- [EXERCISE INSTRUCTIONS] Show me each line of the listing below where the word "coordinate" appears.

- [GIVEN INFORMATION]
☆ ☆ ☆ ☆ ☆
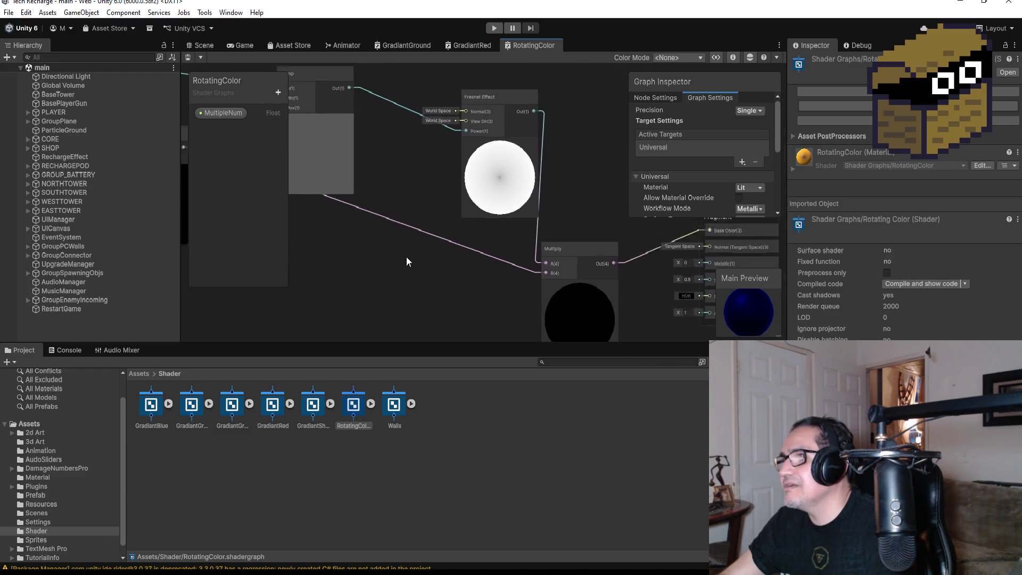
{"action": "scroll", "coordinate": [426, 282], "scroll_direction": "up", "scroll_amount": 2}
{"action": "scroll", "coordinate": [423, 181], "scroll_direction": "up", "scroll_amount": 3}
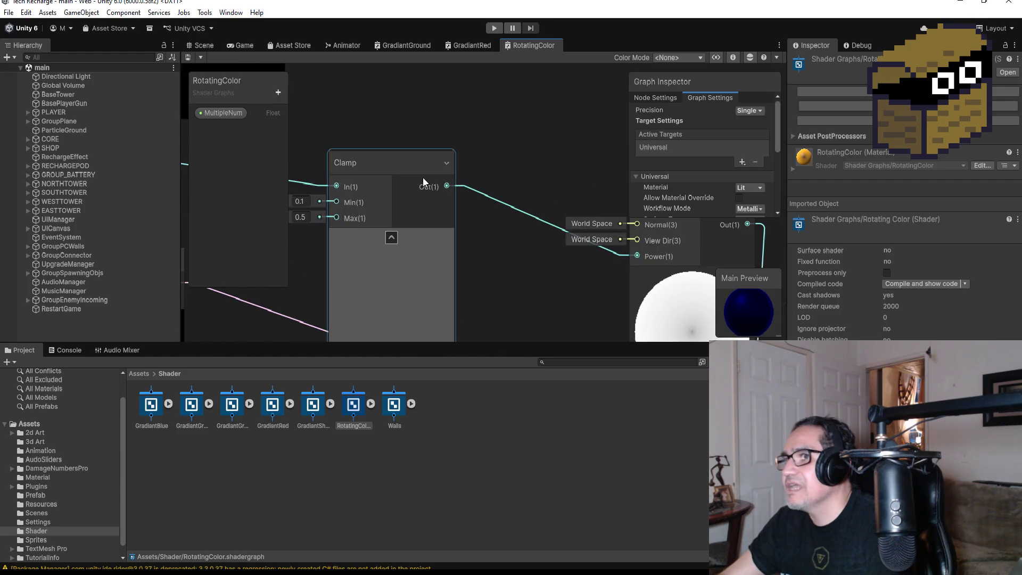
{"action": "left_click_drag", "start_coordinate": [516, 278], "coordinate": [436, 258]}
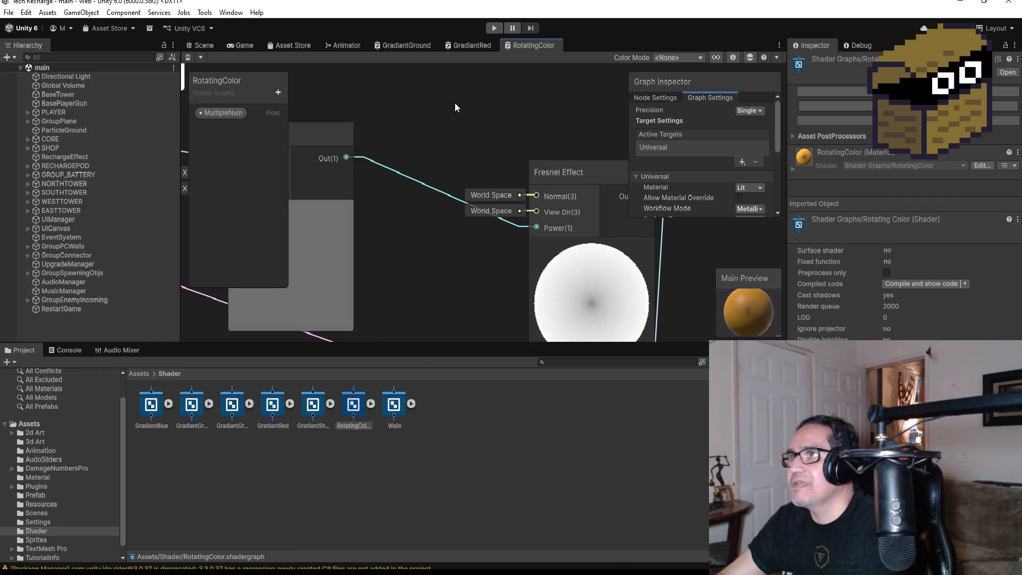
{"action": "left_click", "coordinate": [159, 528]}
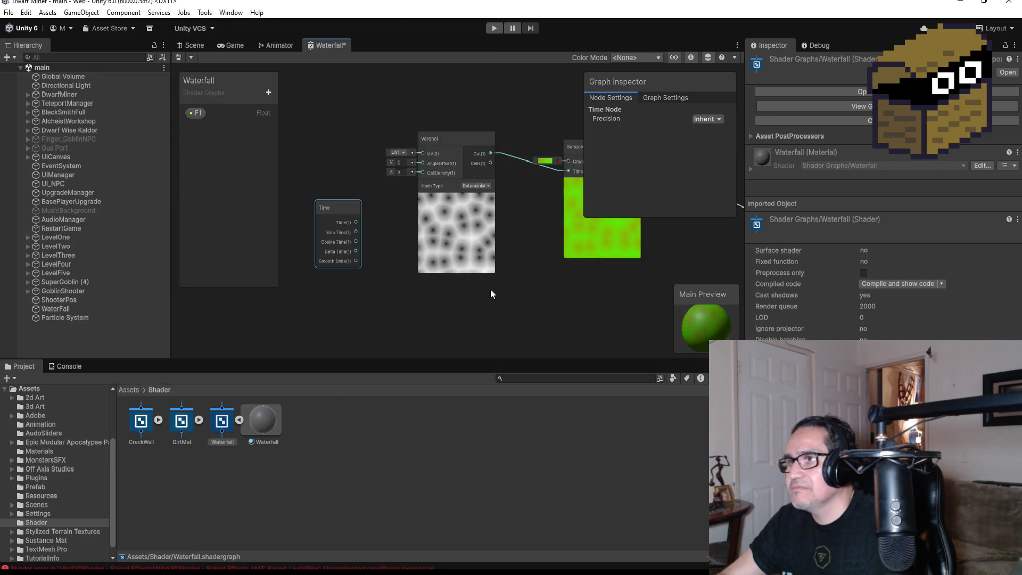
- Wire Sine Time into the Voronoi's Cell Density and check the green gradient preview
{"action": "scroll", "coordinate": [428, 231], "scroll_direction": "up", "scroll_amount": 6}
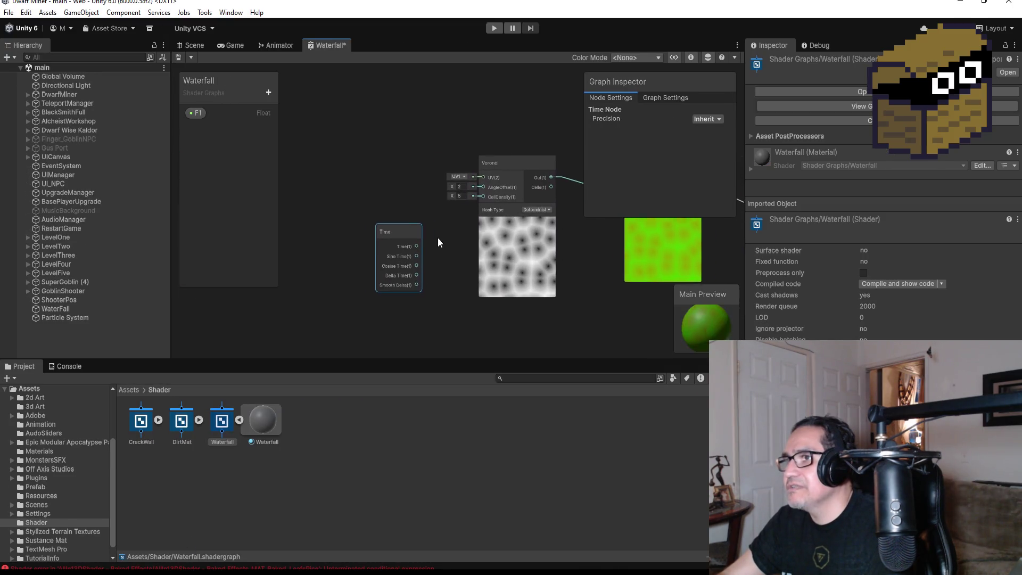
{"action": "left_click_drag", "start_coordinate": [438, 235], "coordinate": [412, 228]}
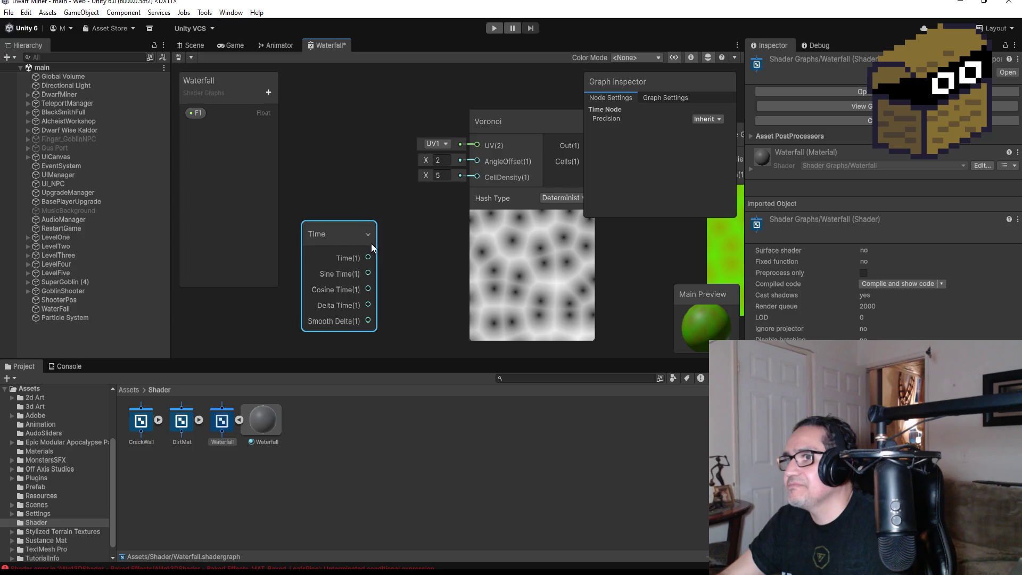
{"action": "left_click_drag", "start_coordinate": [370, 275], "coordinate": [477, 177]}
{"action": "left_click_drag", "start_coordinate": [458, 271], "coordinate": [343, 247]}
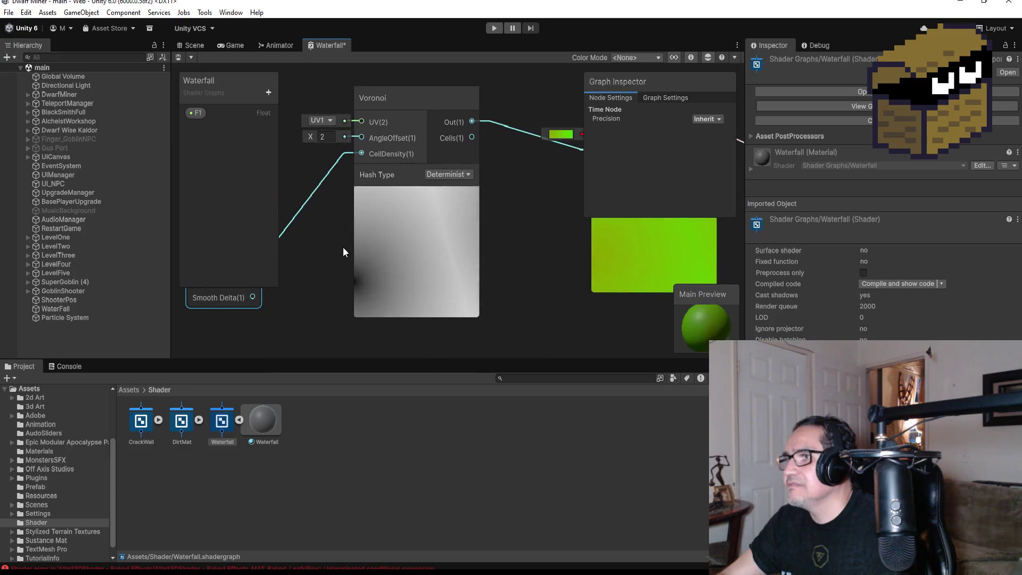
{"action": "scroll", "coordinate": [557, 279], "scroll_direction": "down", "scroll_amount": 3}
{"action": "left_click_drag", "start_coordinate": [545, 282], "coordinate": [479, 277]}
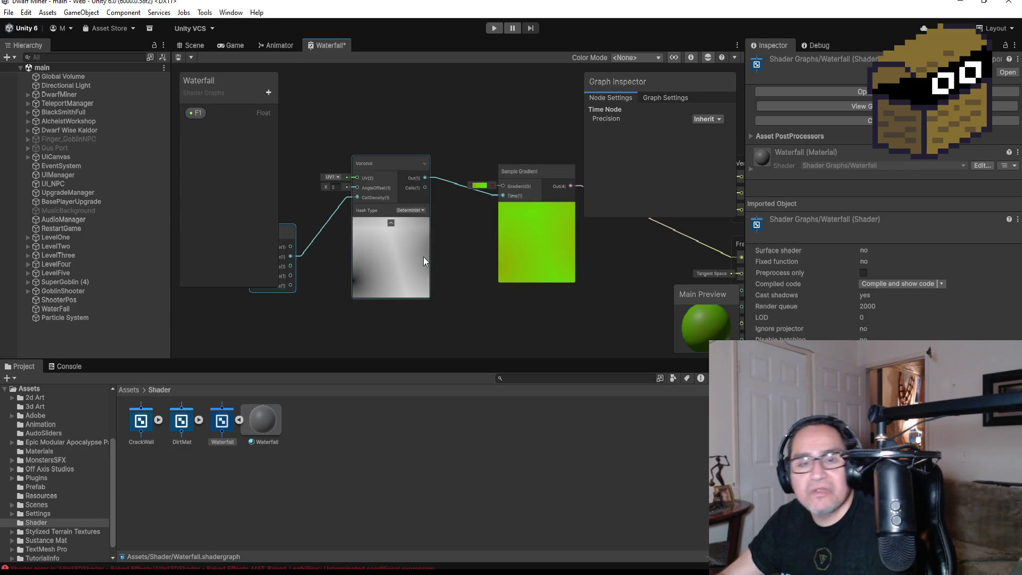
{"action": "left_click_drag", "start_coordinate": [327, 258], "coordinate": [433, 238]}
☆ ☆ ☆ ☆ ☆
- [RESPONSE TO THIS EXERCISE]
{"action": "scroll", "coordinate": [426, 282], "scroll_direction": "up", "scroll_amount": 2}
{"action": "scroll", "coordinate": [423, 181], "scroll_direction": "up", "scroll_amount": 3}
{"action": "left_click_drag", "start_coordinate": [516, 278], "coordinate": [436, 258]}
{"action": "left_click", "coordinate": [159, 528]}
{"action": "scroll", "coordinate": [428, 231], "scroll_direction": "up", "scroll_amount": 6}
{"action": "left_click_drag", "start_coordinate": [438, 235], "coordinate": [412, 228]}
{"action": "left_click_drag", "start_coordinate": [370, 275], "coordinate": [477, 177]}
{"action": "left_click_drag", "start_coordinate": [458, 271], "coordinate": [343, 247]}
{"action": "scroll", "coordinate": [557, 279], "scroll_direction": "down", "scroll_amount": 3}
{"action": "left_click_drag", "start_coordinate": [545, 282], "coordinate": [479, 277]}
{"action": "left_click_drag", "start_coordinate": [327, 258], "coordinate": [433, 238]}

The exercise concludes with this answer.